Top talent is your biggest source of competitive advantage. Every CEO will need to develop strategies to attract, retain and develop top talent in order to “win the war for talent” and accelerate business results. In order to minimize “generation clashes”, boomers need to realize that gen x and gen y have different expectations in the areas of life balance, career planning and technology.

Top Three Questions: 

  1. What are some effective strategies to recruit when your business isn’t doing well?
  2. What are people looking for in a culture?
  3. What are some effective strategies to recruit without recruiters?

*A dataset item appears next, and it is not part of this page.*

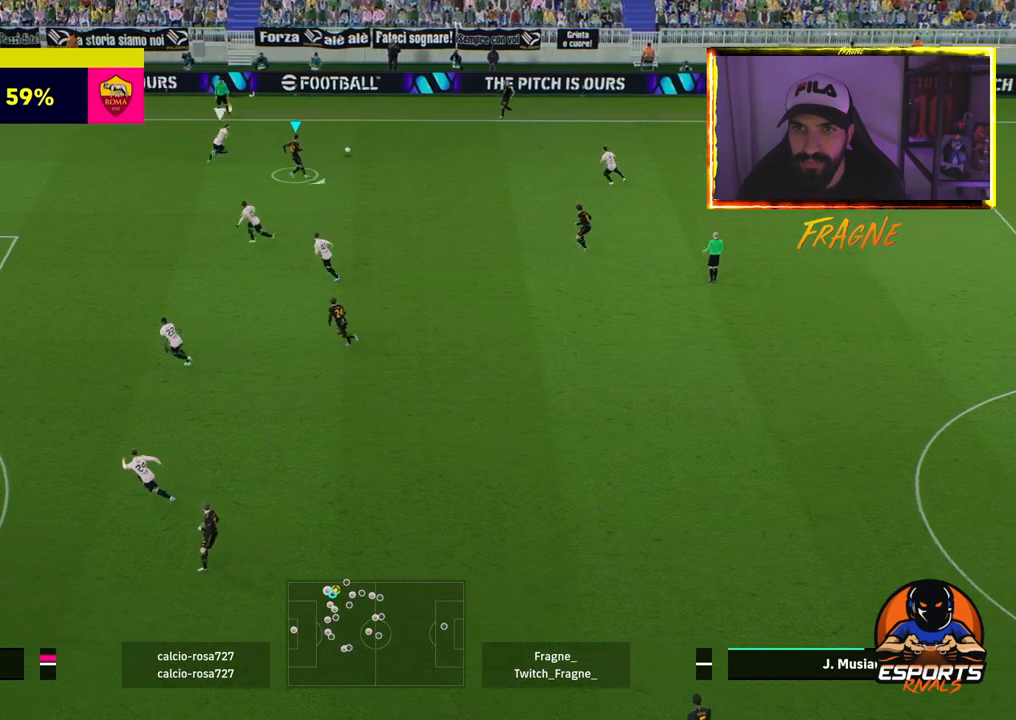
{"buttons": [], "left_stick": "down-right", "right_stick": "center", "events": []}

ONE: Create an extraordinary leadership style that builds trust and candour

What builds trust and candour?

  1. Relationship Trust/Connection (5:1 ratio of positivity: negativity)
  2. Learning and Growth
  3. Making a contribution
  4. Certainty
  5. Variety
  6. Significance


What kills trust and candour? Ego-talk.

  1. Being judgmental.
  2. Looking good.
  3. Being right and making others wrong.
  4. Control freak and/or avoiding control.
  5. Blame game. Defensiveness. Stonewall. Contempt/Sarcasm.


TWO: Create accountabilities for talent creation and retention down the line

What are the 5 biggest mistakes?

  1. No explicit accountability for the CEO and leaders to attract, retain and develop top talent.
  2. Make HR responsible and accountable for developing and executing the HR strategy (including employee engagement).
  3. Less than 2/3 of HR directors report to the CEO and their influence has declined over the past 10 years (McKinsey study).
  4. HR functions with no sales and marketing competencies.
  5. Not identifying strategic job families (10% of the workforce).


THREE: Marry career development and succession planning

What are the critical success factors?

  1. Integrate your succession plan with your strategy to speed up execution.
  2. Break down the silos. You have the “D” on the successors for your direct reports.
  3. Use a differentiation approach (20-70-10).
  4. Strive for 50% ready-now. Hold people accountable for succession plan execution.
  5. Inform people who are on the succession plan.


FOUR: Become the leading advocate and avatar for top talent acquisition

  1. Develop your CEO brand to attract top talent.
  2. Be personally accountable for attracting a few key people each year.
  3. Hold your direct reports accountable and evaluate them on their success each year.
  4. Serve as a mentor to a few top people brought on board.
  5. Evaluate attraction and retention on a quarterly basis.


FIVE: View talent holistically, embracing needs of all generations

  • Boomers: 44-62
  • Gen X: 32-43
  • Gen Y: 31 and under
  • Generation Clashes:
    1. LifeBalance
    2. Career Strategies
    3. Technology

SIX: Accept nothing less than extraordinary leadership and talent

  1. Determine what positions demand extraordinary leadership and talent now and in the future.
  2. Diligently weed out non-performing people in all key capacities.
  3. Establish very tough standards for new talent, and cut your losses where, inevitably, some will not measure up. If you have success 1/3rd of the time, you are above average (according to Jack Welch in Winning).
  4. When people are performing in an outstanding manner, continue to increase expectations of performance. The worst position is to allow good people to “coast.”
  5. Invest most heavily in the continuing development of top talent and extraordinary leadership, not in remedial work, because that is where the greatest ROI resides for your organization.

Adapted from the forthcoming book: The Talent Advantage by coauthors Dr. Alan Weiss and Dr. Nancy MacKay, published by Wiley.